ORLANDO – A children’s hospital used decolonization protocols to drive down rates of MRSA in three intensive care units by more than 40%, according to data reported at a medical conference.

Although the idea for the study first came about in 2019, the COVID-19 pandemic caused delays in the project, according to one of its authors.

“As 2020 went on, we were starting to see our MRSA rates increasing in our hospital and it’s becoming noticeable,” Jennifer Schroeder, MPH, CIC, lead infection preventionist at Children’s Hospital New Orleans and co-author of the study, told Healio. “We were seeing rates that we really haven’t seen before, so we assembled our teams to deep dive and look at what we could do.”

Although decolonization protocols were in place for adults in the hospital’s health system, no such plans had been made for the children’s hospital, Schroeder said.

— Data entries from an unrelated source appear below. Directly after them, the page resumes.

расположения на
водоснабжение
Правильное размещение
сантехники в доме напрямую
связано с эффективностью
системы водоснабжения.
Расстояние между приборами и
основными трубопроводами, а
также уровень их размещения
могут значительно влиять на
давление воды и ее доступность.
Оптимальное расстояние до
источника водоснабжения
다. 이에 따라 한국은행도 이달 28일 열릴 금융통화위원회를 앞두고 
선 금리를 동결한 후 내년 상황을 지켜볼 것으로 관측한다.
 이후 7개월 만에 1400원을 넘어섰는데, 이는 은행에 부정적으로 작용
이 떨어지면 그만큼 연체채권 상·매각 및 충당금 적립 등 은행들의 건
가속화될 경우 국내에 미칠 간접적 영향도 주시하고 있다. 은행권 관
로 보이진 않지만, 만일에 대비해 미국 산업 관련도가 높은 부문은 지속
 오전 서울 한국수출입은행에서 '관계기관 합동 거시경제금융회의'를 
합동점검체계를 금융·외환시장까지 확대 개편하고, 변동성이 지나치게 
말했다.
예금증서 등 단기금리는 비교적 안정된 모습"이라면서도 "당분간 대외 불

Schroeder and her colleagues in infection prevention met with other staff to develop and implement the protocols in the hospital’s cardiac ICU, NICU and pediatric ICR. These protocols included a nasal decolonization regimen being used in adult patients, which involved regular nostril swabbing with an antibacterial ointment in addition to standard use of chlorhexidine gluconate bathing.

During a preintervention phase between January and October 2021, there were 2,316 admissions totaling 15,765 patient days, with an average stay length of 6.8 days. In the post-intervention period from November 2021 to August 2022, there were 2,778 admissions and 17,296 patient days, with an average length of stay of 6.2 days, a reduction from the pre-intervention phase.

The MRSA rate per 1,000 patient days in the three intensive care units decreased from 1.459 to 0.867 after the protocols were implemented — a decrease of around 41% — and its hospital-onset MRSA bacteremia rate per 1,000 patient days decreased 54% from 0.381 to 0.173 .

Schroeder said further research is needed into protocols to prevent MRSA in pediatric populations.

“Why are we not figuring out ways when we see best practices that are guided toward the adult patient population?” Schroeder said. “Why are we not thinking, ‘How do we implement this in a pediatric population as well?’ Kids get sick, they go to the hospital, just like adults, they’re at risk for infection — why are we not doing what the literature has shown to do in adults?”

She added that such protocols can and should be expanded to “other health care facilities,” as well as globally.

“I would like this to go forward as a standard practice,” Schroeder said.